Es ist kein Trail in Latsch gesperrt.
Pinnen mit dem Titel (Trailsperrung...) ist also nicht unbedingt sinnvoll.


----------



## wildermarkus (15. Mai 2008)

Schaut euch nach nem Schuttle um wenn Ihr den Zugtrail fahren wollt!!

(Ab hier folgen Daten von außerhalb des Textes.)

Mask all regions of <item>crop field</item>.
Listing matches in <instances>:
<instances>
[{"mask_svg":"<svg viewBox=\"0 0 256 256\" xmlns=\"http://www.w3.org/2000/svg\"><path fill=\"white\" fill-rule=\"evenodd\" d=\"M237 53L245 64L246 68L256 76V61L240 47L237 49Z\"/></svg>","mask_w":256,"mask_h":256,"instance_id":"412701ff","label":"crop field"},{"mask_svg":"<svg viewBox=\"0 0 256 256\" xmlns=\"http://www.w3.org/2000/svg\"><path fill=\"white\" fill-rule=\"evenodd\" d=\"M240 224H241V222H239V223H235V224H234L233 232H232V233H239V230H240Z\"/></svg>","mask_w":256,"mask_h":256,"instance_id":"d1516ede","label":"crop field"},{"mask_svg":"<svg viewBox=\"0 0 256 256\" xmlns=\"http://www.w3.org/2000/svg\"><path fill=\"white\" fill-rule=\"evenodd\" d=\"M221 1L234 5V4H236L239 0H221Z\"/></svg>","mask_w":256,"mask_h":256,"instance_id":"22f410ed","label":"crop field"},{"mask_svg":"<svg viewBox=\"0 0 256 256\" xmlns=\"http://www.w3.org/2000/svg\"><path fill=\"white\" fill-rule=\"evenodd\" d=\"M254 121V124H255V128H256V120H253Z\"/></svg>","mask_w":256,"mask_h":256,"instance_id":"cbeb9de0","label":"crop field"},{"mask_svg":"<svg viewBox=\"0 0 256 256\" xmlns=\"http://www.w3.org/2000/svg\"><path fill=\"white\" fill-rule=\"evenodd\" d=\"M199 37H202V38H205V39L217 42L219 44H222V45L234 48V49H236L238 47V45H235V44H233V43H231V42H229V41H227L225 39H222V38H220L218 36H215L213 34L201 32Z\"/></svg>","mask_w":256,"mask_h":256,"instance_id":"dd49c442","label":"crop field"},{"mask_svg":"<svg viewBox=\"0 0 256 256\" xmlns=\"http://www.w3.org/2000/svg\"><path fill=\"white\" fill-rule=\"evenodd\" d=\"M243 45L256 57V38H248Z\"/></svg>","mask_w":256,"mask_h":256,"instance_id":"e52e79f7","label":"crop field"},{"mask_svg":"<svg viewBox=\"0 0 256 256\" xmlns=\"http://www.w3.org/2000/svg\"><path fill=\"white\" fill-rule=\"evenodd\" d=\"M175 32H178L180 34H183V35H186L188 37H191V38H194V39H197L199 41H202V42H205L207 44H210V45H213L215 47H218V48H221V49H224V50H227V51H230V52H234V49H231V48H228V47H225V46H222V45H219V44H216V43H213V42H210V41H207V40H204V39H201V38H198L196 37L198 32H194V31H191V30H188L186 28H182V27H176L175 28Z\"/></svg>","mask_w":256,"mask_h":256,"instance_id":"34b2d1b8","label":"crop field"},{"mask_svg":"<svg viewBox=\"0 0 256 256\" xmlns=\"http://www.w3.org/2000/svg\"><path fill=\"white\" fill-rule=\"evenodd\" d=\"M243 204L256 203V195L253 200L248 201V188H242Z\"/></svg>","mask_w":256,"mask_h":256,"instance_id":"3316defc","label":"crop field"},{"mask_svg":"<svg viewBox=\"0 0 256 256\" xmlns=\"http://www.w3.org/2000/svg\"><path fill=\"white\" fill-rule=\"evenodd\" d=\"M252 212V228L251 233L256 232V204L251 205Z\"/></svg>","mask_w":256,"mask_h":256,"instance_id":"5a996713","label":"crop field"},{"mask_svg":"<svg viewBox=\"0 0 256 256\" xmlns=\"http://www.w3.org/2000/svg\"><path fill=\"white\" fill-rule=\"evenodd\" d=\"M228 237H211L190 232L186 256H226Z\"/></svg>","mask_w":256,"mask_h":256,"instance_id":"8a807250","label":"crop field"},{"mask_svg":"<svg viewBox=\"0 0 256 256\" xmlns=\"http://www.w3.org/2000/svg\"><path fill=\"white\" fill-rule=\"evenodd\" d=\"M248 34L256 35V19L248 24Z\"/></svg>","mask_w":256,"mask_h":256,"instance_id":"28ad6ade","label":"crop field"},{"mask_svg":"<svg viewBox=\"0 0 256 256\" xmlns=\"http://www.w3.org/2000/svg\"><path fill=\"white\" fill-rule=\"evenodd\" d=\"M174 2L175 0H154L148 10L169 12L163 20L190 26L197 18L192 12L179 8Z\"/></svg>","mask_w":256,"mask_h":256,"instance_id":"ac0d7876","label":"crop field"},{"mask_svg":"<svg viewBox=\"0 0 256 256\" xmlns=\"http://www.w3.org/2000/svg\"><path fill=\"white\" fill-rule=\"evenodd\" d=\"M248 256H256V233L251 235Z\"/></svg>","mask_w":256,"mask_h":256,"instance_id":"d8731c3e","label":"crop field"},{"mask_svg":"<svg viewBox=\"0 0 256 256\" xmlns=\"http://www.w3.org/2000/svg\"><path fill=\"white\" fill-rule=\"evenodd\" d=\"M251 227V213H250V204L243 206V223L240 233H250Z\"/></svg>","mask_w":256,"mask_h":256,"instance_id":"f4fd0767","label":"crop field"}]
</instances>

Der Zug ist jetzt schon ab Latsch total überfüllt!!
Haben nen Schuttel im Bikeshop in Latsch bekommen.
War nur vier euro teurer als mit dem Zug.

Viel Spaß


----------



## MTB-News.de




----------



## mountainbikerit (15. Mai 2008)

karls schrieb:


> @ Carsten
> 
> 
> 
> ...



Probleme in Latsch ist aber auch keine gute Headline, schreiben wir doch mal Seilbahn St. Martin vorübergehend gesperrt.


----------



## mountainbikerit (15. Mai 2008)

Hallo Freunde, 

nochmals eine Bitte um Hilfestellung.
Ich könnte einige Tipps und Argumente brauchen, um folgende Fragen zu beantworten:

- Wie kann man von 100 Seilbahn Fahrern die 5 bösen Jungs herausfiltern.?
Denn sind die 5 bösen Jungs weg, können die restlichen 95 schön weitertrailen.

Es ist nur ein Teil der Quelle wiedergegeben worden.